Drink whatever remains of the libation offering (if it is potable) and eat what is left of the offerings, it’s good to share a meal or drink with the Gods. Spend some time in after ritual practice; as the CoH suggest, water is often associated with emotions so it might be nice to work on anything that may bring emotional balance, so some emotional self-care. Do something you enjoy doing. Or, because of the depths involved in the ocean this could be a good time to try to plumb those depths, with divination or simple study and research.
My Oceanic Day
This particular day I have not been doing for very long – the ocean, and water in general, are not things I am very attracted to. But I had the feeling last month (October) that I should do this ritual, and so I gave it a try. It went better than I thought it would and I was able to adapt to it despite my distance from the ocean and having no watery areas readily available.

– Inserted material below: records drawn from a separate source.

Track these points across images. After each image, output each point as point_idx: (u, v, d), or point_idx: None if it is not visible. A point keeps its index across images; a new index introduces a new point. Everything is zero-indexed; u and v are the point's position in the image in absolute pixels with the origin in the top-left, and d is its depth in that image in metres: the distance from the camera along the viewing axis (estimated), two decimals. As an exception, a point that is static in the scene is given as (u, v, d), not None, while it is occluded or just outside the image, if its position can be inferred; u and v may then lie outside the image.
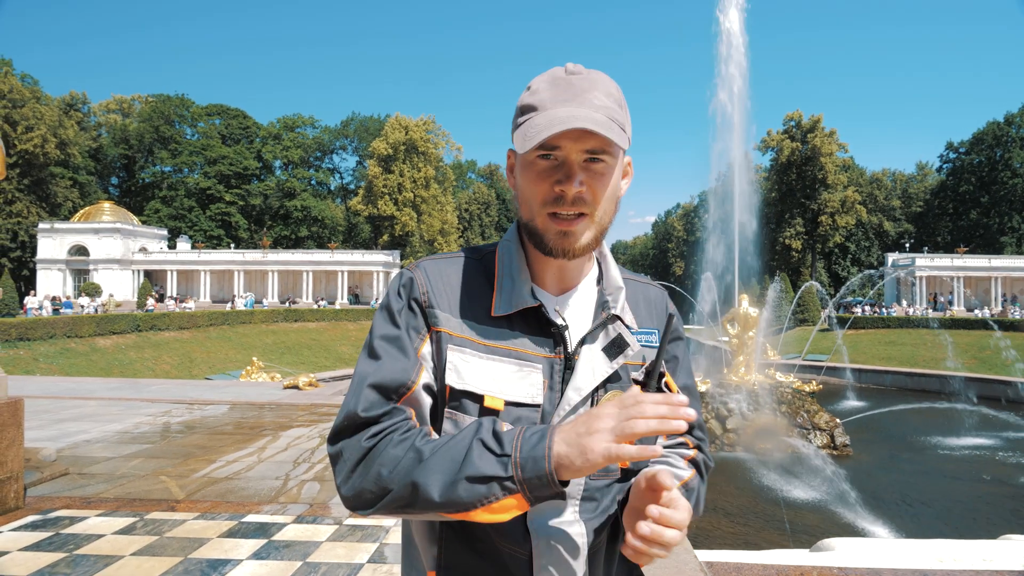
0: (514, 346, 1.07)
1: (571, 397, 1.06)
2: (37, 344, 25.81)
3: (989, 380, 23.52)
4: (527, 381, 1.05)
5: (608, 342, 1.10)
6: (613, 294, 1.14)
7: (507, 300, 1.08)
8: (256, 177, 73.98)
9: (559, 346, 1.08)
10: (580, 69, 1.06)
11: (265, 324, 39.20)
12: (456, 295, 1.10)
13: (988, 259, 53.08)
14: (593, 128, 0.97)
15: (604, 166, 1.03)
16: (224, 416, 9.81)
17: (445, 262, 1.14)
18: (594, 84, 1.04)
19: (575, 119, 0.98)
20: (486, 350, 1.06)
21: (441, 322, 1.07)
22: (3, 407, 5.01)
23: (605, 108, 1.02)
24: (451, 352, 1.06)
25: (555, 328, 1.08)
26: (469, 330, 1.07)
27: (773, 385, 15.29)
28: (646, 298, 1.22)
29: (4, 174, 5.39)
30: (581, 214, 1.03)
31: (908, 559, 2.61)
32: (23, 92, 53.78)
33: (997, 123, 65.76)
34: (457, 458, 0.92)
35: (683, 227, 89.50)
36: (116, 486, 5.86)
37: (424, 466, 0.93)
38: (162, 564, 4.00)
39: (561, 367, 1.07)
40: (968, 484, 11.92)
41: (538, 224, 1.05)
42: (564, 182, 1.01)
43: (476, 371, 1.05)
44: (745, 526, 9.22)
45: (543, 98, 1.03)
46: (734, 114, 21.79)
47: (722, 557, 2.71)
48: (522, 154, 1.04)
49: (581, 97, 1.02)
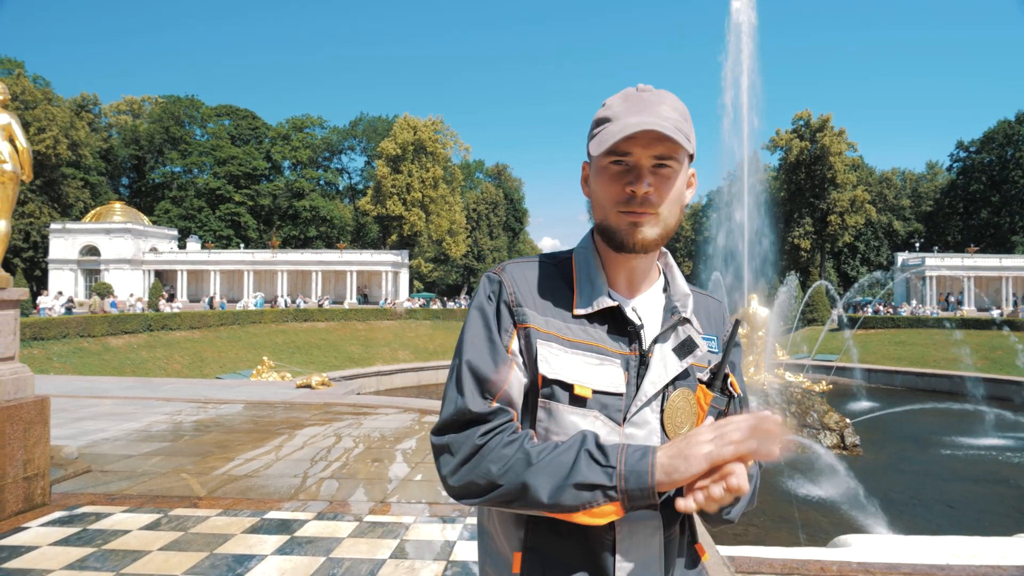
0: (595, 341, 1.17)
1: (647, 389, 1.16)
2: (51, 343, 26.04)
3: (1000, 380, 23.45)
4: (609, 373, 1.15)
5: (679, 343, 1.21)
6: (682, 300, 1.25)
7: (587, 300, 1.19)
8: (265, 177, 74.25)
9: (634, 343, 1.18)
10: (650, 88, 1.18)
11: (275, 324, 39.38)
12: (540, 295, 1.20)
13: (999, 259, 52.70)
14: (661, 131, 1.08)
15: (670, 171, 1.14)
16: (239, 415, 9.92)
17: (527, 265, 1.25)
18: (662, 99, 1.15)
19: (645, 123, 1.09)
20: (570, 345, 1.16)
21: (529, 319, 1.17)
22: (31, 405, 5.12)
23: (672, 119, 1.12)
24: (540, 346, 1.16)
25: (631, 327, 1.18)
26: (554, 326, 1.17)
27: (783, 385, 15.32)
28: (707, 308, 1.33)
29: (31, 176, 5.50)
30: (649, 212, 1.14)
31: (925, 555, 2.66)
32: (35, 94, 54.20)
33: (1008, 122, 65.27)
34: (565, 464, 1.03)
35: (691, 226, 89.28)
36: (138, 483, 5.96)
37: (534, 469, 1.04)
38: (189, 559, 4.10)
39: (636, 363, 1.17)
40: (979, 485, 11.91)
41: (611, 221, 1.16)
42: (634, 183, 1.12)
43: (564, 363, 1.15)
44: (756, 526, 9.26)
45: (616, 111, 1.14)
46: (743, 111, 21.80)
47: (743, 552, 2.77)
48: (596, 160, 1.16)
49: (651, 109, 1.13)
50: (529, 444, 1.08)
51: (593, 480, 1.02)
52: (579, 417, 1.13)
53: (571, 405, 1.14)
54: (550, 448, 1.06)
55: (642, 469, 1.01)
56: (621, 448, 1.04)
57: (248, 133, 73.61)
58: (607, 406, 1.14)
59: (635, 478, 1.01)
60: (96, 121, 69.46)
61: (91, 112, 68.82)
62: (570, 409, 1.14)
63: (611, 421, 1.14)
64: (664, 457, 1.01)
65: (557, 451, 1.05)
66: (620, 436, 1.14)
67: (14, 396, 5.10)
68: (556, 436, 1.14)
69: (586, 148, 1.20)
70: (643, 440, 1.15)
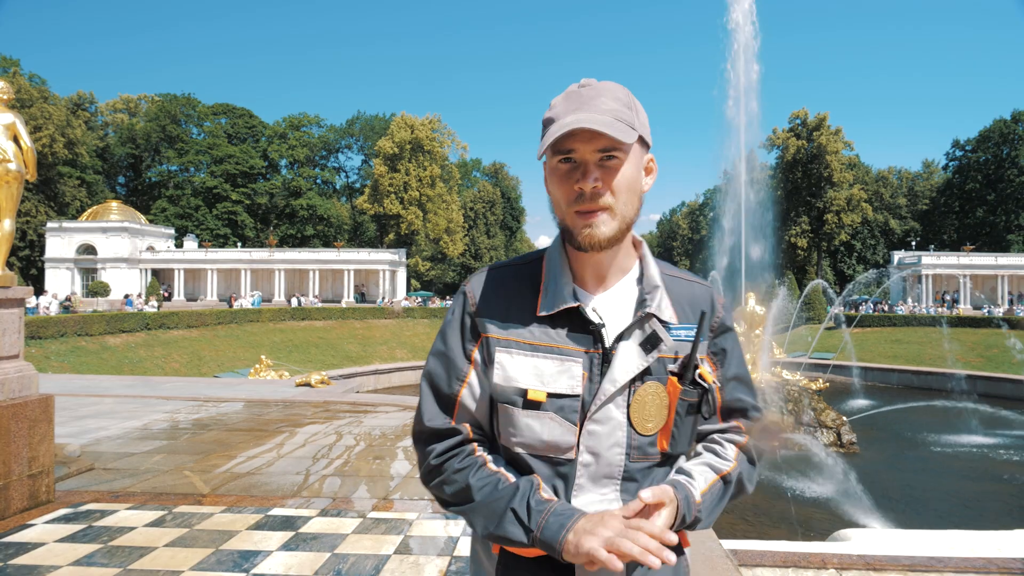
0: (556, 343, 1.18)
1: (607, 388, 1.17)
2: (48, 342, 26.01)
3: (996, 378, 23.56)
4: (568, 374, 1.17)
5: (644, 338, 1.20)
6: (651, 292, 1.23)
7: (550, 301, 1.20)
8: (262, 176, 74.16)
9: (597, 342, 1.19)
10: (591, 82, 1.18)
11: (272, 322, 39.37)
12: (503, 301, 1.22)
13: (995, 257, 52.94)
14: (594, 127, 1.09)
15: (617, 162, 1.14)
16: (239, 413, 9.96)
17: (496, 272, 1.27)
18: (601, 92, 1.16)
19: (579, 121, 1.10)
20: (530, 348, 1.18)
21: (489, 328, 1.21)
22: (35, 403, 5.15)
23: (611, 111, 1.13)
24: (498, 353, 1.19)
25: (592, 326, 1.19)
26: (514, 331, 1.20)
27: (780, 383, 15.36)
28: (691, 295, 1.30)
29: (35, 176, 5.53)
30: (601, 208, 1.14)
31: (923, 547, 2.71)
32: (31, 92, 54.07)
33: (1004, 121, 65.48)
34: (496, 514, 1.13)
35: (688, 225, 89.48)
36: (142, 480, 6.00)
37: (473, 507, 1.16)
38: (195, 555, 4.14)
39: (599, 361, 1.18)
40: (975, 482, 11.98)
41: (568, 222, 1.17)
42: (581, 180, 1.13)
43: (521, 367, 1.18)
44: (754, 524, 9.31)
45: (558, 110, 1.15)
46: (740, 110, 21.85)
47: (745, 546, 2.82)
48: (547, 161, 1.19)
49: (589, 104, 1.14)
50: (474, 477, 1.18)
51: (513, 538, 1.12)
52: (534, 420, 1.17)
53: (526, 409, 1.18)
54: (490, 490, 1.16)
55: (553, 540, 1.08)
56: (546, 512, 1.10)
57: (245, 132, 73.51)
58: (563, 407, 1.17)
59: (546, 546, 1.09)
60: (92, 120, 69.32)
61: (87, 111, 68.69)
62: (525, 412, 1.17)
63: (567, 422, 1.17)
64: (573, 531, 1.07)
65: (493, 497, 1.15)
66: (575, 435, 1.17)
67: (19, 394, 5.13)
68: (515, 437, 1.19)
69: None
70: (606, 436, 1.17)
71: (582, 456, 1.17)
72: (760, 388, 14.95)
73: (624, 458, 1.18)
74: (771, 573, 2.46)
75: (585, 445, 1.17)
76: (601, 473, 1.18)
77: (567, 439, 1.16)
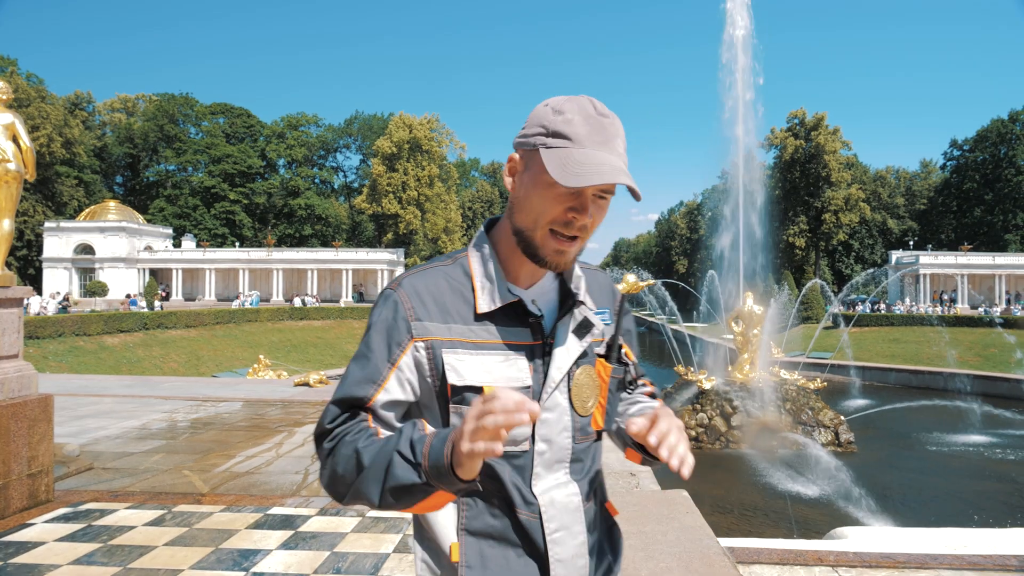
0: (500, 339, 1.20)
1: (555, 375, 1.21)
2: (46, 342, 26.01)
3: (993, 378, 23.62)
4: (515, 368, 1.19)
5: (577, 324, 1.26)
6: (575, 282, 1.29)
7: (490, 299, 1.21)
8: (260, 176, 74.08)
9: (537, 334, 1.23)
10: (606, 111, 1.17)
11: (271, 322, 39.39)
12: (440, 303, 1.21)
13: (992, 257, 53.02)
14: (627, 183, 1.11)
15: (606, 202, 1.19)
16: (238, 413, 9.96)
17: (424, 275, 1.25)
18: (618, 131, 1.17)
19: (616, 173, 1.09)
20: (476, 347, 1.19)
21: (431, 331, 1.19)
22: (35, 403, 5.17)
23: (623, 157, 1.16)
24: (446, 355, 1.18)
25: (533, 318, 1.22)
26: (458, 332, 1.20)
27: (778, 383, 15.39)
28: (598, 282, 1.39)
29: (34, 176, 5.54)
30: (576, 237, 1.17)
31: (919, 545, 2.73)
32: (28, 91, 53.98)
33: (1002, 120, 65.57)
34: (382, 468, 1.05)
35: (686, 225, 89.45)
36: (141, 480, 6.01)
37: (363, 476, 1.07)
38: (195, 554, 4.15)
39: (541, 351, 1.22)
40: (973, 481, 12.03)
41: (537, 236, 1.17)
42: (579, 212, 1.14)
43: (471, 367, 1.18)
44: (751, 522, 9.35)
45: (578, 132, 1.12)
46: (739, 111, 21.88)
47: (742, 543, 2.84)
48: (539, 175, 1.15)
49: (611, 144, 1.13)
50: (364, 442, 1.09)
51: (406, 480, 1.03)
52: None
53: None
54: (376, 448, 1.07)
55: (438, 460, 1.00)
56: (428, 439, 1.04)
57: (243, 131, 73.43)
58: None
59: (437, 470, 1.01)
60: (90, 119, 69.24)
61: (85, 110, 68.62)
62: None
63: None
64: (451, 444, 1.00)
65: (378, 453, 1.06)
66: (530, 427, 1.18)
67: (18, 393, 5.14)
68: None
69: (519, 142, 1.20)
70: (556, 422, 1.21)
71: (537, 445, 1.20)
72: (758, 388, 14.99)
73: (571, 441, 1.24)
74: (768, 570, 2.48)
75: (539, 434, 1.20)
76: (554, 459, 1.22)
77: (523, 431, 1.19)
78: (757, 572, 2.59)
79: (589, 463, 1.28)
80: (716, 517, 8.97)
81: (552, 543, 1.19)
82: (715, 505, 9.86)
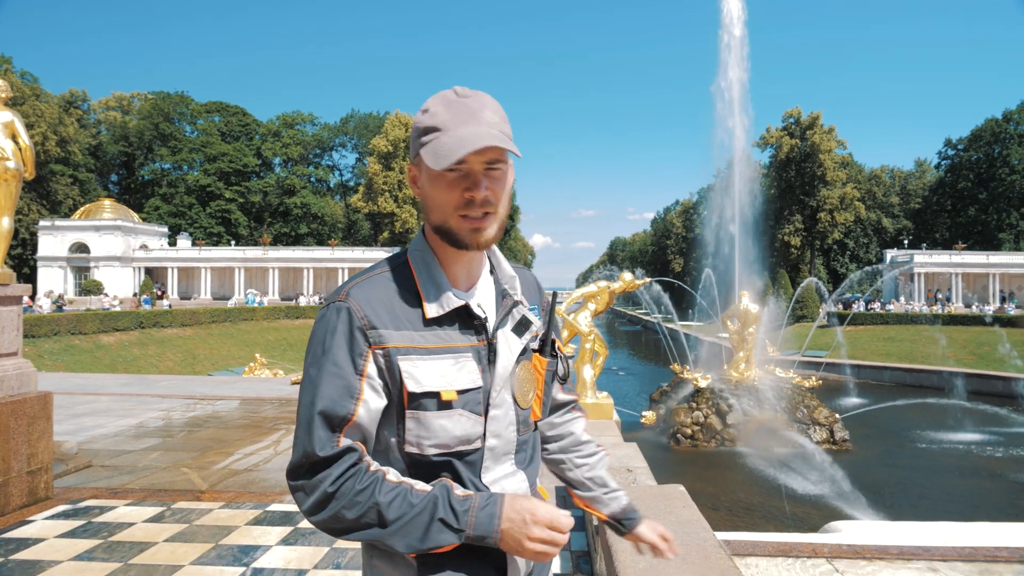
0: (449, 343, 1.24)
1: (501, 374, 1.26)
2: (42, 341, 25.94)
3: (986, 376, 23.73)
4: (466, 370, 1.23)
5: (516, 323, 1.32)
6: (509, 282, 1.35)
7: (437, 304, 1.25)
8: (256, 174, 73.92)
9: (482, 335, 1.27)
10: (468, 92, 1.24)
11: (267, 321, 39.34)
12: (391, 310, 1.23)
13: (986, 256, 53.25)
14: (497, 144, 1.17)
15: (501, 172, 1.23)
16: (236, 411, 9.98)
17: (370, 283, 1.25)
18: (484, 104, 1.22)
19: (480, 138, 1.16)
20: (428, 352, 1.22)
21: (386, 339, 1.20)
22: (34, 400, 5.18)
23: (495, 124, 1.20)
24: (402, 362, 1.20)
25: (478, 320, 1.27)
26: (409, 338, 1.22)
27: (773, 381, 15.45)
28: (527, 281, 1.45)
29: (33, 174, 5.55)
30: (487, 213, 1.22)
31: (913, 538, 2.77)
32: (23, 90, 53.70)
33: (996, 120, 65.78)
34: (419, 528, 1.12)
35: (682, 224, 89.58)
36: (140, 477, 6.03)
37: (390, 531, 1.12)
38: (195, 550, 4.18)
39: (486, 351, 1.26)
40: (966, 478, 12.11)
41: (452, 225, 1.22)
42: (473, 189, 1.19)
43: (427, 372, 1.21)
44: (747, 519, 9.40)
45: (443, 120, 1.19)
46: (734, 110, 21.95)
47: (738, 536, 2.88)
48: (428, 170, 1.22)
49: (477, 117, 1.19)
50: (382, 494, 1.13)
51: (445, 543, 1.13)
52: (446, 419, 1.21)
53: (438, 411, 1.20)
54: (401, 503, 1.13)
55: (486, 533, 1.13)
56: (472, 506, 1.14)
57: (238, 130, 73.25)
58: (469, 402, 1.23)
59: (481, 540, 1.13)
60: (85, 117, 68.92)
61: (80, 108, 68.30)
62: (437, 415, 1.21)
63: (473, 414, 1.23)
64: (507, 519, 1.13)
65: (411, 512, 1.12)
66: (482, 425, 1.24)
67: (18, 391, 5.16)
68: (428, 440, 1.20)
69: (413, 150, 1.26)
70: (503, 418, 1.26)
71: (488, 440, 1.26)
72: (754, 386, 15.05)
73: (516, 433, 1.30)
74: (764, 562, 2.52)
75: (490, 431, 1.25)
76: (502, 451, 1.29)
77: (476, 430, 1.23)
78: (753, 564, 2.64)
79: (530, 452, 1.37)
80: (712, 514, 9.00)
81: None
82: (711, 502, 9.91)
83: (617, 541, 2.22)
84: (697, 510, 2.62)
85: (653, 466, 5.22)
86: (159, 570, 3.88)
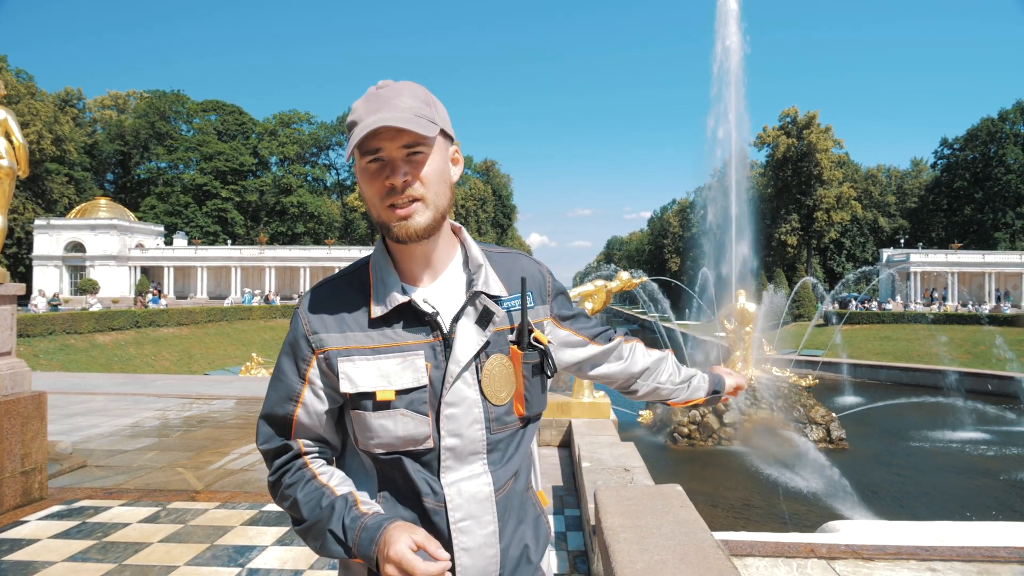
0: (395, 341, 1.23)
1: (452, 370, 1.22)
2: (37, 340, 25.83)
3: (983, 375, 23.77)
4: (411, 368, 1.21)
5: (478, 315, 1.26)
6: (476, 272, 1.30)
7: (382, 302, 1.24)
8: (252, 173, 73.80)
9: (435, 330, 1.24)
10: (389, 83, 1.23)
11: (263, 320, 39.26)
12: (336, 313, 1.25)
13: (982, 255, 53.41)
14: (397, 124, 1.14)
15: (423, 156, 1.20)
16: (232, 410, 9.94)
17: (326, 287, 1.30)
18: (399, 91, 1.21)
19: (381, 120, 1.15)
20: (372, 352, 1.22)
21: (327, 343, 1.23)
22: (28, 400, 5.14)
23: (411, 108, 1.18)
24: (342, 364, 1.22)
25: (427, 316, 1.24)
26: (354, 339, 1.23)
27: (770, 380, 15.47)
28: (518, 267, 1.38)
29: (27, 172, 5.52)
30: (414, 200, 1.19)
31: (911, 537, 2.77)
32: (18, 88, 53.54)
33: (991, 119, 65.98)
34: (320, 536, 1.19)
35: (679, 223, 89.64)
36: (135, 477, 5.99)
37: (304, 528, 1.22)
38: (190, 550, 4.15)
39: (442, 347, 1.23)
40: (963, 477, 12.12)
41: (383, 217, 1.21)
42: (391, 176, 1.18)
43: (366, 373, 1.21)
44: (744, 518, 9.40)
45: (360, 113, 1.19)
46: (730, 109, 21.97)
47: (736, 536, 2.87)
48: (356, 163, 1.23)
49: (389, 104, 1.18)
50: (301, 492, 1.23)
51: (340, 555, 1.18)
52: (387, 419, 1.21)
53: (376, 411, 1.21)
54: (313, 507, 1.21)
55: (366, 555, 1.14)
56: (359, 528, 1.16)
57: (235, 128, 73.11)
58: (412, 401, 1.21)
59: (367, 560, 1.15)
60: (80, 116, 68.76)
61: (75, 107, 68.14)
62: (376, 415, 1.21)
63: (418, 414, 1.21)
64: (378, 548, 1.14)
65: (316, 516, 1.20)
66: (429, 425, 1.22)
67: (11, 391, 5.12)
68: (372, 439, 1.22)
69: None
70: (464, 416, 1.23)
71: (445, 440, 1.22)
72: (751, 385, 15.06)
73: (485, 432, 1.25)
74: (761, 562, 2.51)
75: (446, 429, 1.22)
76: (467, 451, 1.24)
77: (422, 430, 1.21)
78: (751, 564, 2.63)
79: (511, 452, 1.29)
80: (709, 513, 9.02)
81: (457, 532, 1.22)
82: (708, 501, 9.92)
83: (614, 541, 2.20)
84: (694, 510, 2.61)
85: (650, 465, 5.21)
86: (154, 571, 3.85)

I found the ritual last month and now again this month to be somewhat relaxing. I think, the ocean is a place of turmoil and calm at the same time, perhaps because upon releasing pent up turmoil, stress, anger or whatever you feel calm afterwards. So I think this could be why this is relaxing for me, it’s like a wild ride (and yes it did have a wild feeling) followed by a release that was much needed.
I really enjoy this ritual, far more than I thought I would, and I am very glad I began doing this one.